В толпе уже мелькали черные шинели городовых, дворницкие бляхи… Кто-то рванул Таню за плечо.
– Ага, с ливальверчиком!
– Товарищи, нужно, пока не поздно, захватить Николаевский вокзал, прервать связь с Петербургом. Оттуда нам угрожает главная опасность!
– Но оттуда мы ждем и помощи!
– Это дело железнодорожной дружины.
– У них мало сил. На вокзале железнодорожный батальон, две роты, эскадрон и две пушки…
– Пропустите, пропустите, я член Федеративного комитета. Товарищи, я принес ужасную новость – час назад в Косом переулке арестован Федеративный Совет.
– Без паники, товарищи!
Николай Берг прибежал домой в шинели с оторванным лацканом, мелькнул в зеркалах взлохмаченный, с горящими глазами.
«Все-таки мы с Павлом – одно лицо», – подумал невольно он, но тут же эта мысль была захлестнута потоком, водопадом других мыслей, среди которых была одна, поразившая Николая.
«Только политические лозунги! Ни одного экономического – вот что удивительно! Эти огромные толпы забитых, почти неграмотных людей требуют конституции, демократии, уважения личности! Что они знают про демократию? Они одержимы, они готовы сразиться с чудовищной силой! Безумцы! Будет кровавая баня!»
Шаги его гулко разносились по огромному дому.

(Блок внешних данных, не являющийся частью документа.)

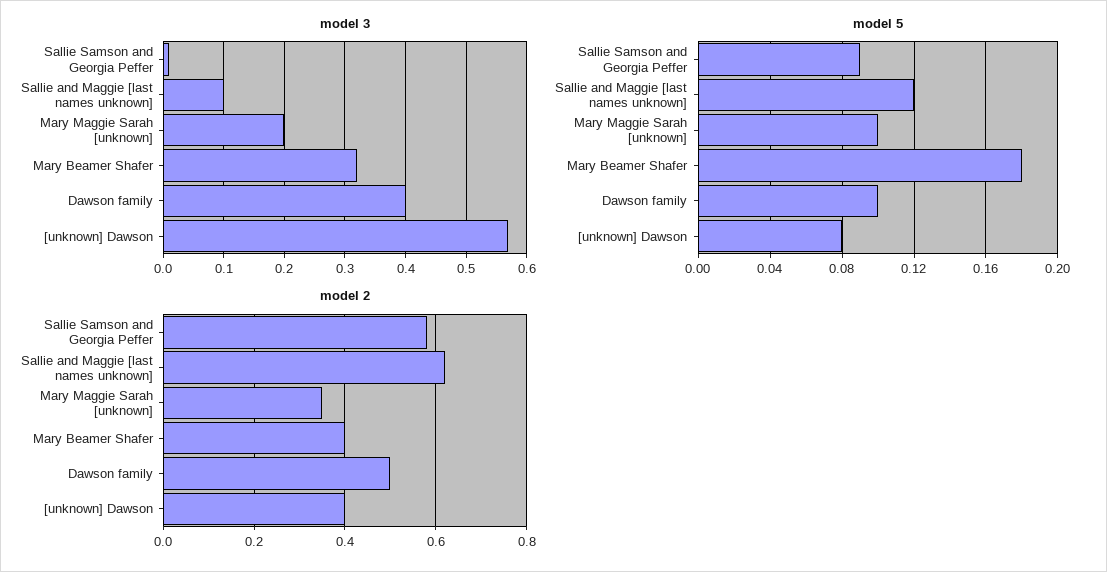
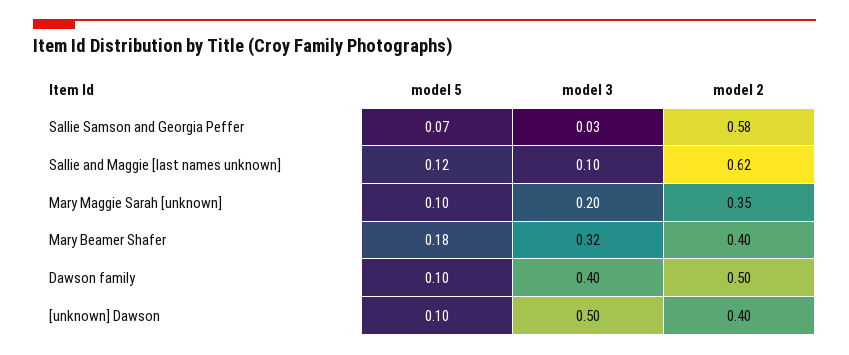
  {
    "model 3": {
-     "Sallie Samson and Georgia Peffer": 0.01,
+     "Sallie Samson and Georgia Peffer": 0.03,
      "Sallie and Maggie [last names unknown]": 0.1,
      "Mary Maggie Sarah [unknown]": 0.2,
      "Mary Beamer Shafer": 0.32,
      "Dawson family": 0.4,
-     "[unknown] Dawson": 0.57
+     "[unknown] Dawson": 0.5
    },
    "model 5": {
-     "Sallie Samson and Georgia Peffer": 0.09,
+     "Sallie Samson and Georgia Peffer": 0.07,
      "Sallie and Maggie [last names unknown]": 0.12,
      "Mary Maggie Sarah [unknown]": 0.1,
      "Mary Beamer Shafer": 0.18,
      "Dawson family": 0.1,
-     "[unknown] Dawson": 0.08
+     "[unknown] Dawson": 0.1
    },
    "model 2": {
      "Sallie Samson and Georgia Peffer": 0.58,
      "Sallie and Maggie [last names unknown]": 0.62,
      "Mary Maggie Sarah [unknown]": 0.35,
      "Mary Beamer Shafer": 0.4,
      "Dawson family": 0.5,
      "[unknown] Dawson": 0.4
    }
  }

– Павел! – крикнул он. – Лиза! Таня! – голос раскатился по лестницам и комнатам, и Николай сразу же понял, что дом пуст. Он пробежал все-таки через холл, распахнул несколько дверей, потом спустился в подвал.
Здесь, как всегда, орудовали «блаженненькие», как их называла Сима, студенты-химики. Студенты весело насвистывали какой-то кекуок.
– Простите, милостивые государи, за вторжение, – процедил сквозь зубы Николай, – но не видели ли вы кого-нибудь из хозяев этого дома?
– Пашка, должно быть, на фабрике, Колюня, – с поразившей Николая фамильярностью сказал один из «блаженненьких», – а девочки, наверное, гуляют…
«Девочки гуляют!» Артиллерия уже бьет вдоль Тверского бульвара, повсюду дерутся, а «девочки гуляют», – Николай в бешенстве вылетел из подвала, снова пробежал по темной, в таинственных бликах и тенях гостиной, повернул выключатель – света не было: забастовка.
Он сгреб со стола несколько газет, сунул их в камин, бросил спичку. Красные отблески заплясали на полу, на стенах, на окнах… Николай вдруг увидел среди пушистых хвойных лап, вплотную подступающих к окну, двух птах небесных, снегирей, красногрудого самца и серенькую самочку. Птахи кувыркались в снегу, топорщили перышки, раскачивались на ветках в полном блаженстве.
– Какая идиллия! – ядовито процедил Николай. – На дворе революция, а у них, видите ли, любовь…
Застучали двери, в вестибюле послышались незнакомые мужские голоса и женский плач. Николай рванулся.